▶ How to complete this task: Straight copy, no pictures: transcribe each entry as it stands.

Skeletal landmark data
-- Opening Marker --

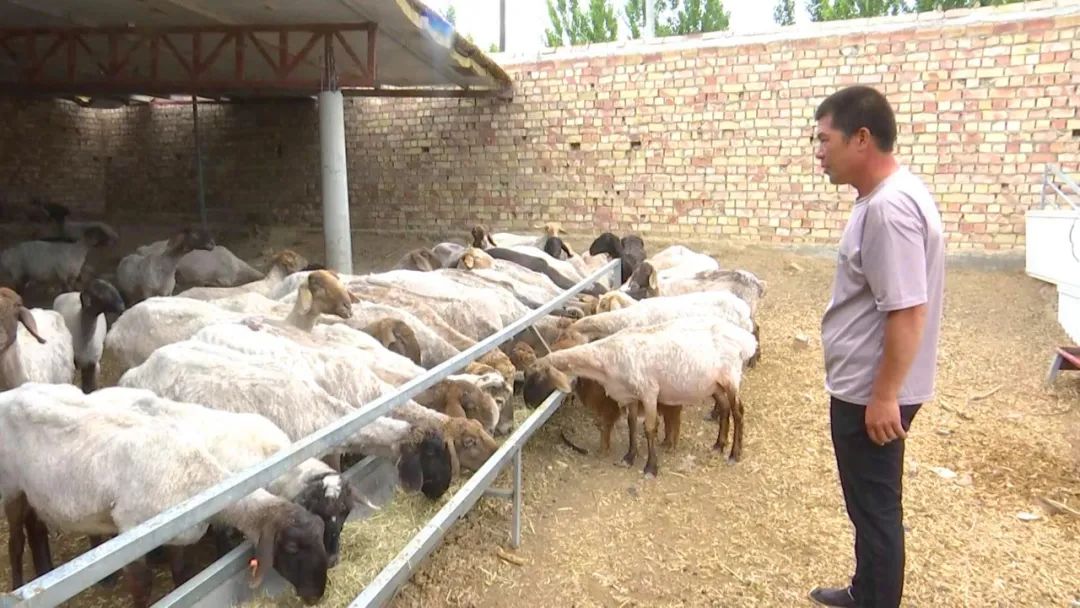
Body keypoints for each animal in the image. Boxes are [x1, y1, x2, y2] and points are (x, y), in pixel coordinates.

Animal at [0, 383, 329, 606]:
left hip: (32, 493)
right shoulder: (130, 529)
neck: (199, 481)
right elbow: (141, 585)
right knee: (15, 541)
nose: (316, 595)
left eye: (322, 534)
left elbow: (181, 574)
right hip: (11, 488)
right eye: (292, 547)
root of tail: (12, 392)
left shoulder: (177, 533)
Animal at [522, 317, 758, 477]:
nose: (527, 403)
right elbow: (632, 424)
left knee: (738, 411)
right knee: (725, 408)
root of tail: (746, 339)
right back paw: (718, 445)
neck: (606, 358)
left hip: (731, 377)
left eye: (535, 376)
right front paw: (629, 457)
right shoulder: (630, 396)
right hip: (714, 384)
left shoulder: (649, 392)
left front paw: (651, 468)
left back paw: (734, 454)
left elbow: (649, 428)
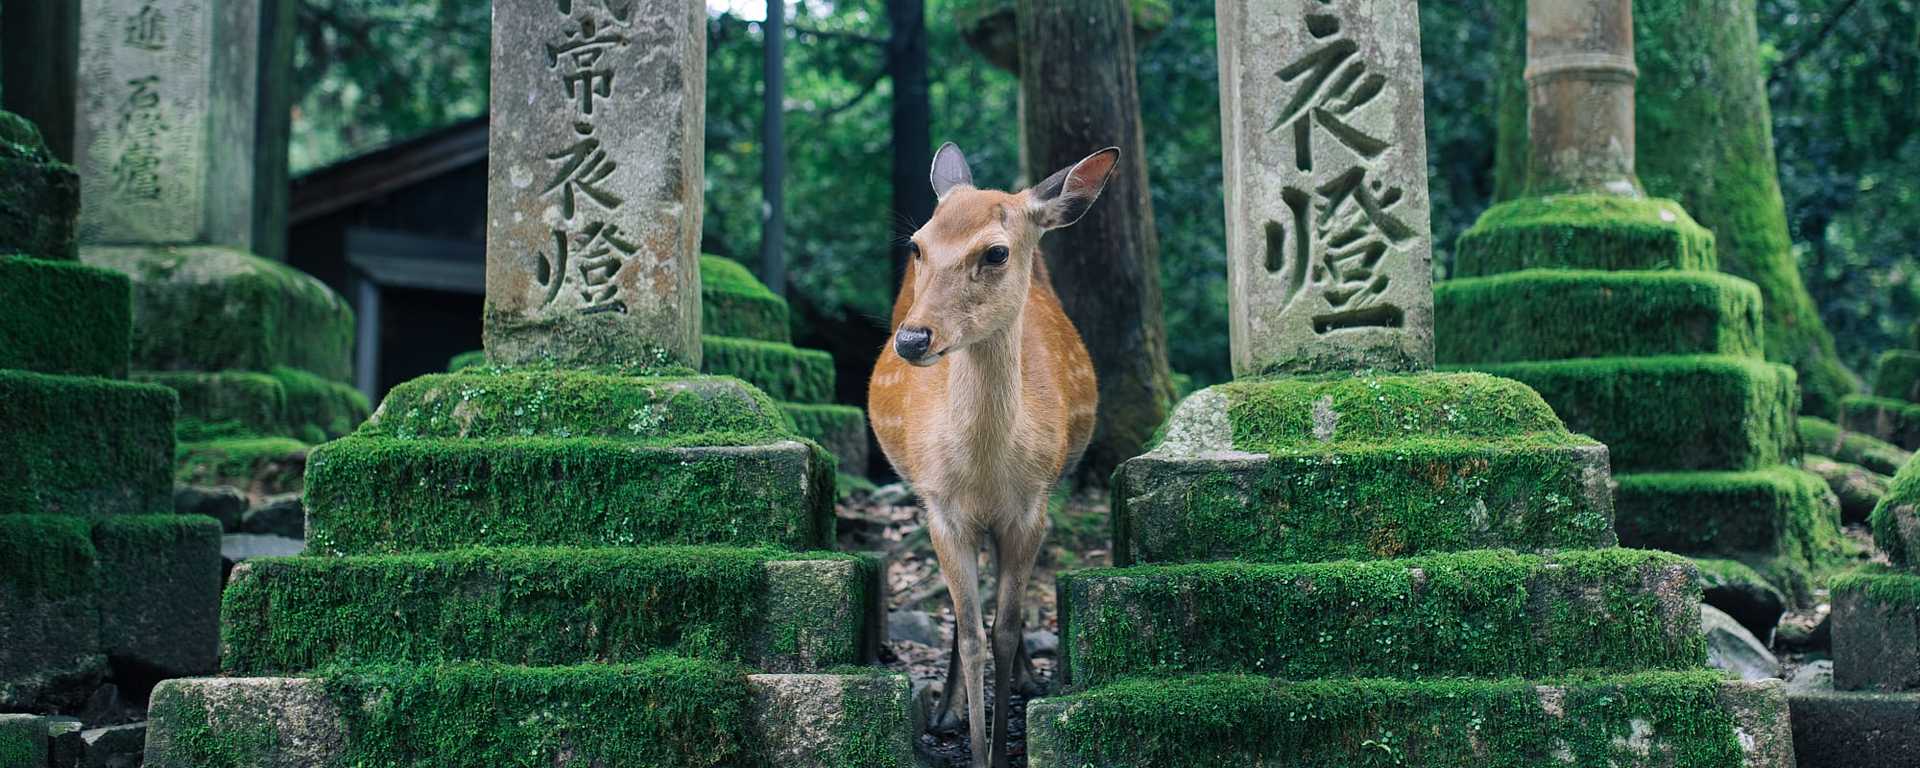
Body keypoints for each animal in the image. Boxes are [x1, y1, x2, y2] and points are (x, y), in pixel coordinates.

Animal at [867, 144, 1113, 768]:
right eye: (917, 245)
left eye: (997, 251)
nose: (912, 340)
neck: (983, 471)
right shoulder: (941, 507)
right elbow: (974, 632)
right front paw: (971, 740)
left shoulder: (1031, 507)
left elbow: (1004, 628)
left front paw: (1004, 742)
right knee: (963, 617)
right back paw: (945, 709)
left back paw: (1026, 678)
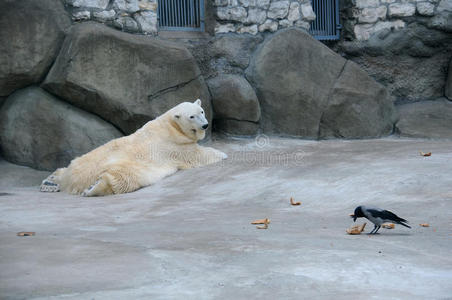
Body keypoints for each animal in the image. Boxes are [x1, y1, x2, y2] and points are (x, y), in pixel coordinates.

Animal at [39, 99, 226, 197]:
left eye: (201, 111)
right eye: (192, 116)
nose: (205, 125)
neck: (170, 125)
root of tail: (76, 180)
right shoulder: (174, 145)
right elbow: (196, 155)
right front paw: (222, 154)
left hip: (88, 156)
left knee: (70, 166)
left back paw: (51, 181)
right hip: (133, 166)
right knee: (124, 179)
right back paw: (93, 188)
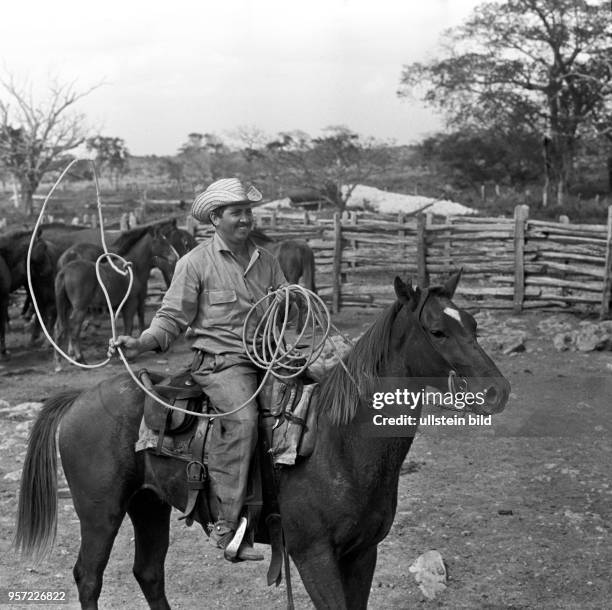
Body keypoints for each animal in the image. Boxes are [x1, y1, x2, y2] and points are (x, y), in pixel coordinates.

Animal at [15, 272, 512, 608]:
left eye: (472, 323)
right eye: (437, 331)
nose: (496, 390)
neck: (338, 444)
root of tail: (80, 398)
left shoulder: (362, 554)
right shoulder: (313, 556)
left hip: (149, 504)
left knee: (149, 572)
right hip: (100, 512)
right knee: (89, 577)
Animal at [53, 226, 178, 370]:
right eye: (163, 241)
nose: (175, 256)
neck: (132, 270)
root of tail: (64, 271)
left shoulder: (123, 305)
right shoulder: (131, 302)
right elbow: (129, 325)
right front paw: (125, 354)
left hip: (66, 305)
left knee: (59, 327)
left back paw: (59, 363)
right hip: (80, 307)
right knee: (74, 328)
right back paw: (80, 359)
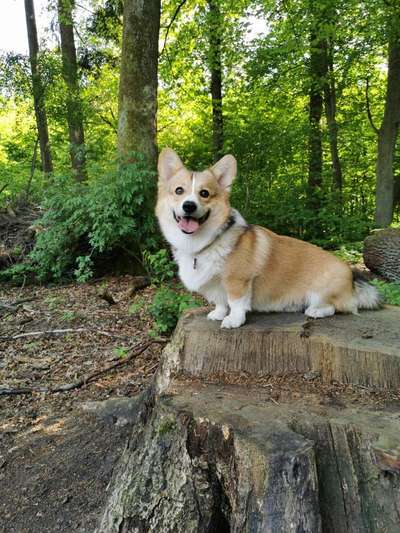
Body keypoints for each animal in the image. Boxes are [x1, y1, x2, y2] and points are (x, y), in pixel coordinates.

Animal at [155, 147, 380, 328]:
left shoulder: (238, 280)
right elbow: (220, 301)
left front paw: (233, 321)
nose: (189, 206)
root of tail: (352, 280)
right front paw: (218, 314)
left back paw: (315, 310)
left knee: (337, 307)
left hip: (323, 290)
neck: (202, 243)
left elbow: (235, 302)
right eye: (179, 191)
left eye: (204, 193)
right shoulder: (216, 286)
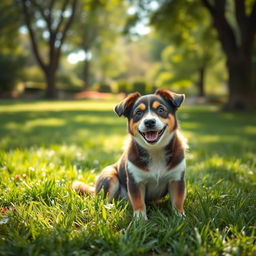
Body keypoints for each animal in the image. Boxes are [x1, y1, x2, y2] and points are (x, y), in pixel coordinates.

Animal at [73, 89, 187, 219]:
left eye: (161, 110)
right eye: (138, 112)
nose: (149, 122)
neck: (155, 151)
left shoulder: (177, 179)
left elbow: (178, 200)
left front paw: (179, 216)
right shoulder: (135, 181)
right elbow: (138, 201)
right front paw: (140, 219)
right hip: (109, 175)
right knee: (101, 200)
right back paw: (110, 207)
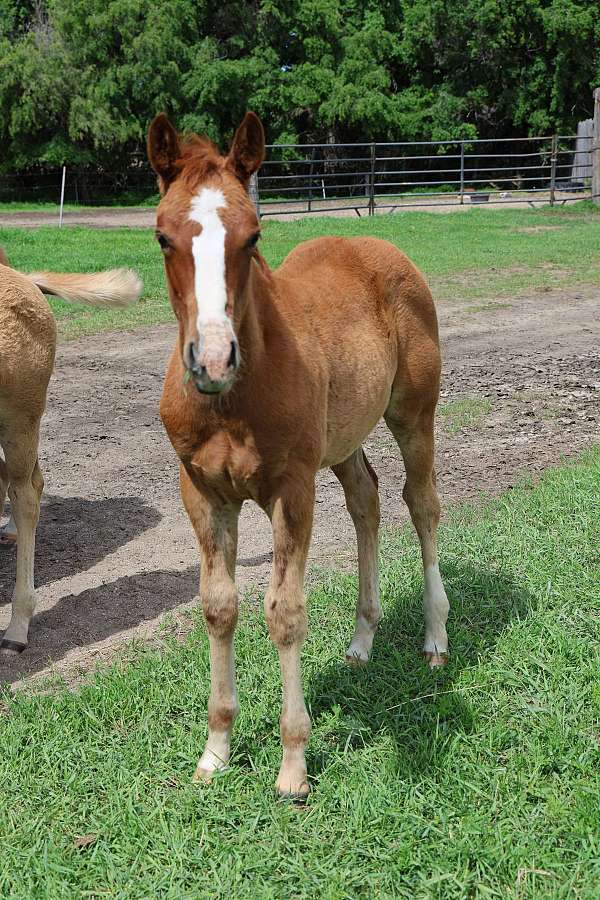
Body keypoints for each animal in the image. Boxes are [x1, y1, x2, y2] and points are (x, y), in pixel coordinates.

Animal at [147, 112, 450, 799]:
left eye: (253, 234)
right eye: (163, 238)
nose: (212, 360)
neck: (234, 401)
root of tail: (383, 249)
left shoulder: (291, 487)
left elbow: (284, 612)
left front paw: (293, 765)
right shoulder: (202, 491)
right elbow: (220, 606)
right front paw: (215, 750)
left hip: (413, 416)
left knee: (421, 505)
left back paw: (435, 637)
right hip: (341, 441)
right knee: (367, 500)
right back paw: (362, 642)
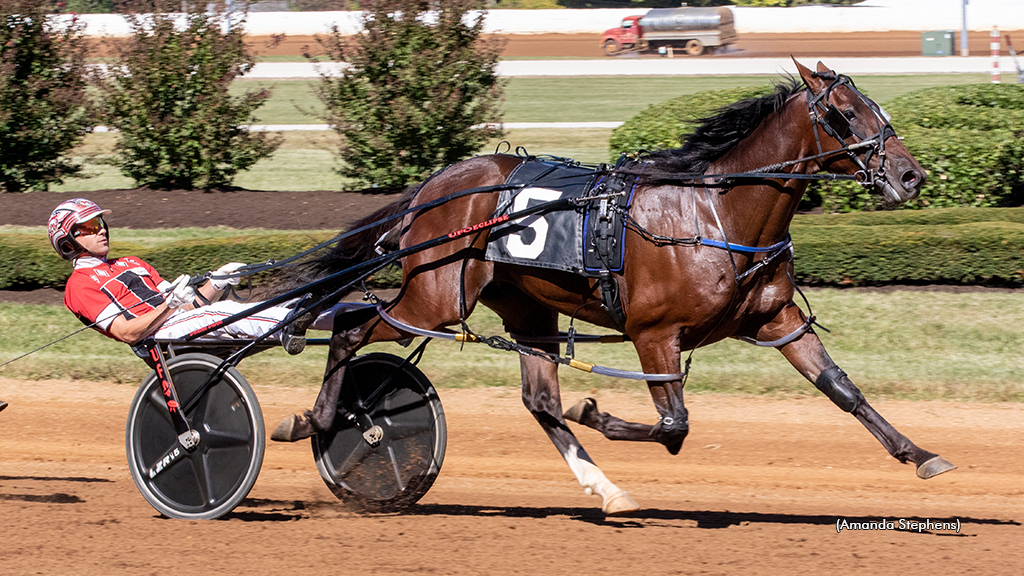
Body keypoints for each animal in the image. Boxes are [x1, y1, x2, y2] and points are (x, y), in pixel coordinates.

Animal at [270, 60, 950, 512]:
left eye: (878, 110)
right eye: (844, 115)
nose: (911, 176)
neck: (715, 214)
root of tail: (436, 185)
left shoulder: (777, 319)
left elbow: (842, 390)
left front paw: (920, 455)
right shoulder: (655, 334)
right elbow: (674, 425)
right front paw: (595, 409)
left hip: (525, 308)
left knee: (539, 401)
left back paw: (606, 488)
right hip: (435, 295)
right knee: (350, 327)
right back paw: (317, 422)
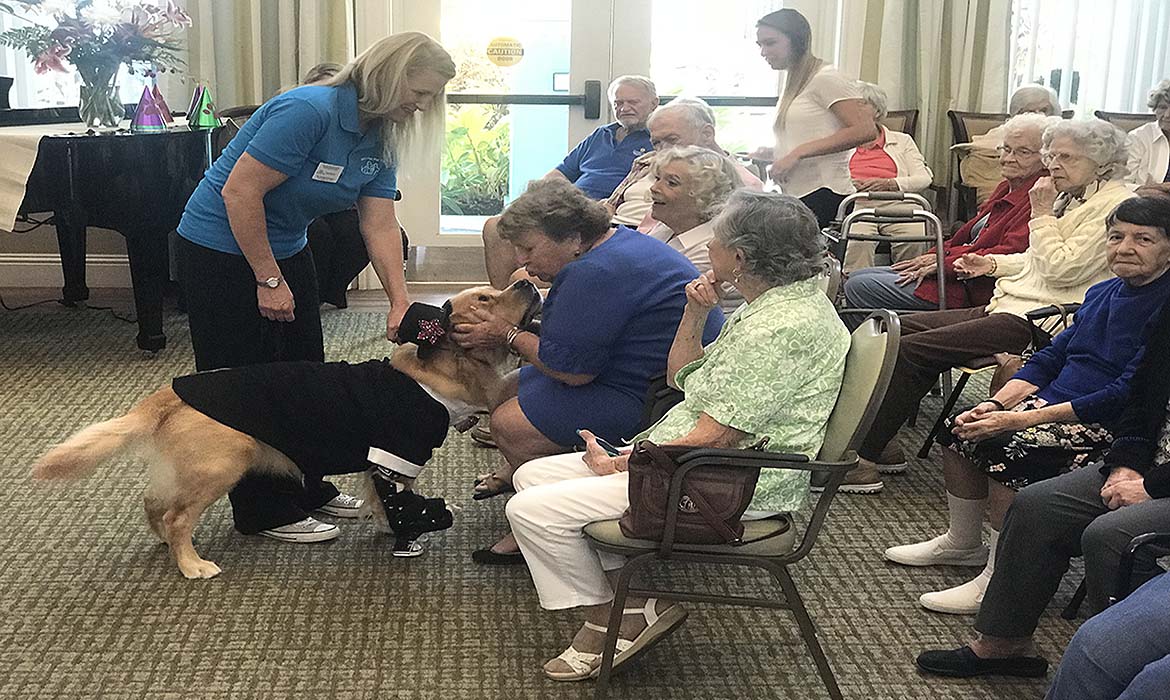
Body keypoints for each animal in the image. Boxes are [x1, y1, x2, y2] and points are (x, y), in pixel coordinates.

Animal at [33, 280, 538, 580]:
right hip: (224, 461)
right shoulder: (399, 455)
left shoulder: (380, 463)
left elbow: (378, 499)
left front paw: (380, 524)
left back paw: (166, 544)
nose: (528, 281)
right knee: (178, 516)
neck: (441, 376)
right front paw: (406, 533)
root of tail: (173, 390)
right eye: (487, 298)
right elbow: (398, 502)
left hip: (183, 469)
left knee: (153, 502)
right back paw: (192, 563)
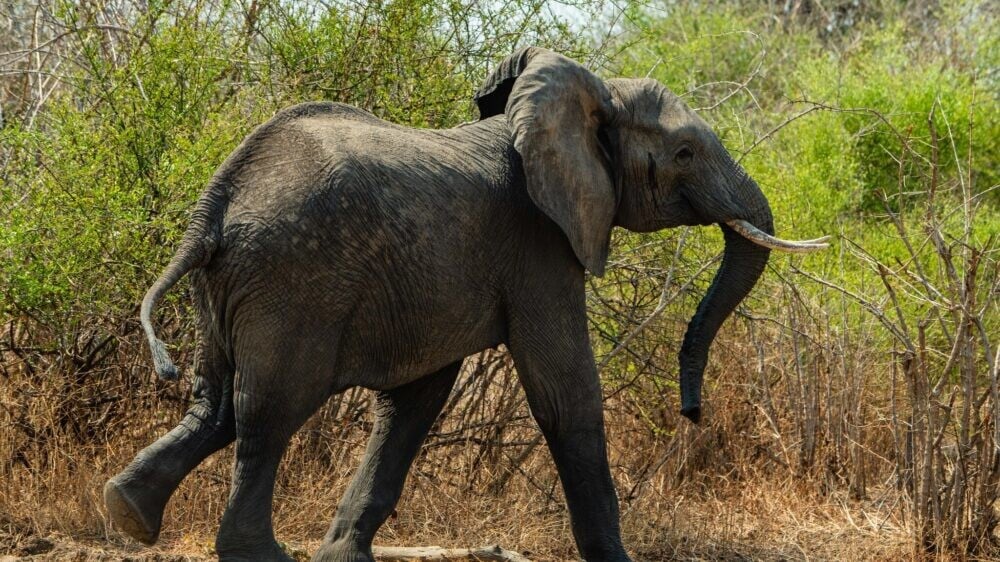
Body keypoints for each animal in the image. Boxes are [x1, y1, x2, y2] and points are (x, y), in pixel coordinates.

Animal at [103, 48, 828, 560]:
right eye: (683, 153)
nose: (693, 413)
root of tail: (214, 206)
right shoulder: (540, 244)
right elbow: (565, 394)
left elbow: (416, 401)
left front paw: (344, 557)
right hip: (292, 279)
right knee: (269, 410)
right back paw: (253, 553)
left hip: (235, 286)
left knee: (217, 401)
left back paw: (127, 513)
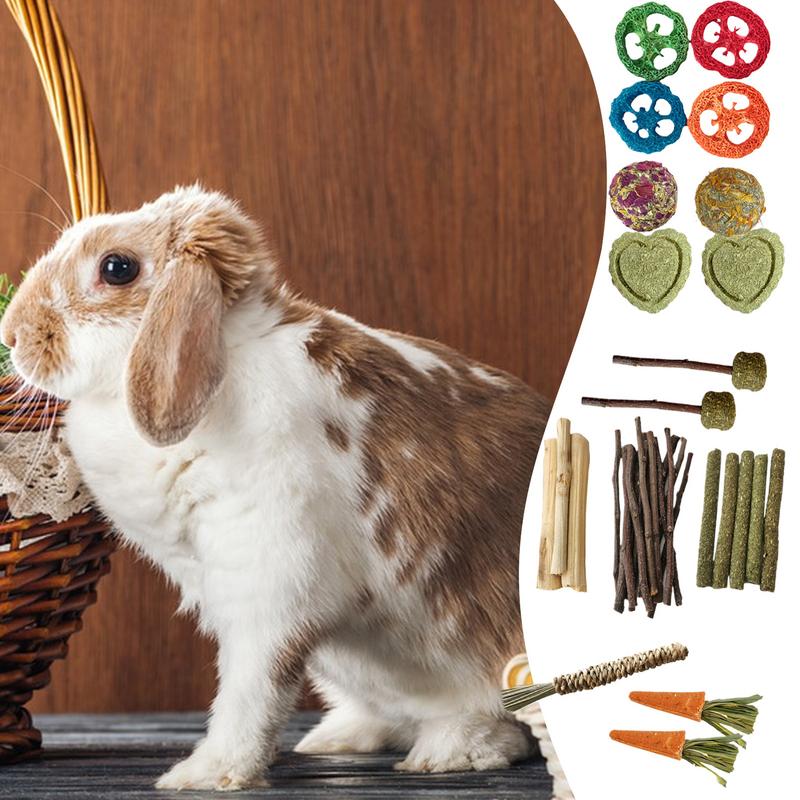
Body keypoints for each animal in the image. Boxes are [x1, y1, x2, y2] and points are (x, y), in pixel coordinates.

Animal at [1, 185, 550, 791]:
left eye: (117, 267)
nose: (12, 333)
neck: (229, 359)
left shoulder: (268, 581)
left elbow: (252, 690)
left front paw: (206, 774)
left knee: (500, 726)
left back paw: (445, 753)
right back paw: (340, 736)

-- Closing Marker --

▶ Answer box:
Body keypoints for each animal in the image. Boxes are [x1, y1, x2, y2] and points are (x, y), in pixel coordinates.

Animal at [0, 383, 329, 606]:
left hip: (32, 493)
right shoulder: (130, 529)
neck: (199, 481)
right elbow: (141, 585)
right knee: (15, 541)
nose: (316, 595)
left eye: (322, 534)
left elbow: (181, 574)
right hip: (11, 488)
right eye: (292, 547)
root of tail: (12, 392)
left shoulder: (177, 533)
Animal at [522, 317, 758, 477]:
nose: (527, 403)
right elbow: (632, 424)
left knee: (738, 411)
right knee: (725, 408)
root of tail: (746, 339)
right back paw: (718, 445)
neck: (606, 358)
left hip: (731, 377)
left eye: (535, 376)
right front paw: (629, 457)
right shoulder: (630, 396)
right hip: (714, 384)
left shoulder: (649, 392)
left front paw: (651, 468)
left back paw: (734, 454)
left elbow: (649, 428)
Body keypoints for each animal in the image. Boxes are [x1, y1, x2, y2] and points are (x, y), in pixel coordinates.

Animal at [867, 144, 1113, 768]:
right eye: (917, 245)
left eye: (997, 251)
nose: (912, 340)
neck: (983, 471)
right shoulder: (941, 507)
right elbow: (974, 632)
right front paw: (971, 740)
left shoulder: (1031, 507)
left elbow: (1004, 628)
left front paw: (1004, 742)
right knee: (963, 617)
right back paw: (945, 709)
left back paw: (1026, 678)
Body keypoints for each animal in the image. Boxes are [x1, y1, x2, y2] and points are (x, y), in pixel coordinates.

Animal at [39, 99, 226, 197]:
left eye: (201, 111)
right eye: (192, 116)
nose: (205, 125)
neck: (170, 125)
root of tail: (76, 180)
right shoulder: (174, 145)
right elbow: (196, 155)
right front paw: (222, 154)
left hip: (88, 156)
left knee: (70, 166)
left back paw: (51, 181)
right hip: (133, 166)
right knee: (124, 179)
right back paw: (93, 188)
Body keypoints for each animal in the image. Boxes are [x1, y1, x2, y2] and points are (x, y), in pixel coordinates.

Animal at [15, 272, 512, 608]:
left eye: (472, 323)
right eye: (437, 331)
nose: (496, 390)
neck: (338, 444)
root of tail: (80, 398)
left shoulder: (362, 554)
right shoulder: (313, 556)
left hip: (149, 504)
left knee: (149, 572)
right hip: (100, 512)
right knee: (89, 577)
Animal at [53, 226, 178, 370]:
right eye: (163, 241)
nose: (175, 256)
neck: (132, 270)
root of tail: (64, 271)
left shoulder: (123, 305)
right shoulder: (131, 302)
right elbow: (129, 325)
right front paw: (125, 354)
left hip: (66, 305)
left knee: (59, 327)
left back paw: (59, 363)
right hip: (80, 307)
right knee: (74, 328)
right back paw: (80, 359)
Body keypoints for each animal in the image. Boxes are [x1, y1, x2, y2] and points are (x, y), in pixel coordinates.

Animal at [155, 147, 380, 328]:
left shoulder: (238, 280)
right elbow: (220, 301)
left front paw: (233, 321)
nose: (189, 206)
root of tail: (352, 280)
right front paw: (218, 314)
left back paw: (315, 310)
left knee: (337, 307)
left hip: (323, 290)
neck: (202, 243)
left elbow: (235, 302)
right eye: (179, 191)
left eye: (204, 193)
right shoulder: (216, 286)
Body keypoints for each animal in the image. Boxes are [x1, y1, x2, y2] and points are (x, y), in pixel coordinates.

Animal at [73, 89, 187, 219]:
left eye: (161, 110)
right eye: (138, 112)
nose: (149, 122)
neck: (155, 151)
left shoulder: (177, 179)
left elbow: (178, 200)
left front paw: (179, 216)
right shoulder: (135, 181)
right elbow: (138, 201)
right front paw: (140, 219)
right hip: (109, 175)
right knee: (101, 200)
right back paw: (110, 207)
Body keypoints for each animal in the image. Boxes are [x1, y1, x2, y2] and points are (x, y), in pixel coordinates.

Animal at [147, 112, 450, 799]:
left eye: (253, 234)
right eye: (163, 238)
nose: (212, 360)
neck: (234, 401)
root of tail: (383, 249)
left shoulder: (291, 487)
left elbow: (284, 612)
left front paw: (293, 765)
right shoulder: (202, 491)
right elbow: (220, 606)
right front paw: (215, 750)
left hip: (413, 416)
left knee: (421, 505)
left back paw: (435, 637)
right hip: (341, 441)
right knee: (367, 500)
right back paw: (362, 642)
Body keypoints for each animal in the image. Boxes are [x1, y1, x2, y2] and points are (x, y), in pixel coordinates.

Animal at [270, 60, 950, 512]:
left eye: (878, 110)
right eye: (844, 115)
nose: (911, 176)
neck: (715, 214)
root of tail: (436, 185)
left shoulder: (777, 319)
left elbow: (842, 390)
left front paw: (920, 455)
right shoulder: (655, 334)
right elbow: (674, 425)
right front paw: (595, 409)
left hip: (525, 308)
left knee: (539, 401)
left back paw: (606, 488)
right hip: (435, 295)
right knee: (350, 327)
right back paw: (317, 422)
Body keypoints for each animal in the image. Boxes are [x1, y1, x2, y2] and points are (x, y), in pixel coordinates.

Animal at [33, 280, 538, 580]:
right hip: (224, 461)
right shoulder: (399, 455)
left shoulder: (380, 463)
left elbow: (378, 499)
left front paw: (380, 524)
left back paw: (166, 544)
nose: (528, 281)
right knee: (178, 516)
neck: (441, 376)
right front paw: (406, 533)
root of tail: (173, 390)
right eye: (487, 298)
right elbow: (398, 502)
left hip: (183, 469)
left knee: (153, 502)
right back paw: (192, 563)
Body keypoints for each animal in the image. Boxes are [x1, y1, x2, y2] and points are (x, y), in pixel coordinates.

Animal at [103, 48, 828, 560]:
right eye: (683, 153)
nose: (693, 413)
root of tail: (214, 206)
right shoulder: (540, 244)
right elbow: (565, 394)
left elbow: (416, 401)
left front paw: (344, 557)
right hip: (292, 279)
right knee: (269, 410)
right back paw: (253, 553)
left hip: (235, 286)
left knee: (217, 401)
left back paw: (127, 513)
Body keypoints for each animal in the image. Boxes are [x1, y1, x2, y2] and points are (x, y), in pixel coordinates.

Animal at [1, 185, 550, 791]:
left eye: (117, 267)
nose: (12, 333)
neck: (229, 359)
left shoulder: (268, 581)
left elbow: (252, 690)
left front paw: (206, 774)
left knee: (500, 726)
left back paw: (445, 753)
right back paw: (340, 736)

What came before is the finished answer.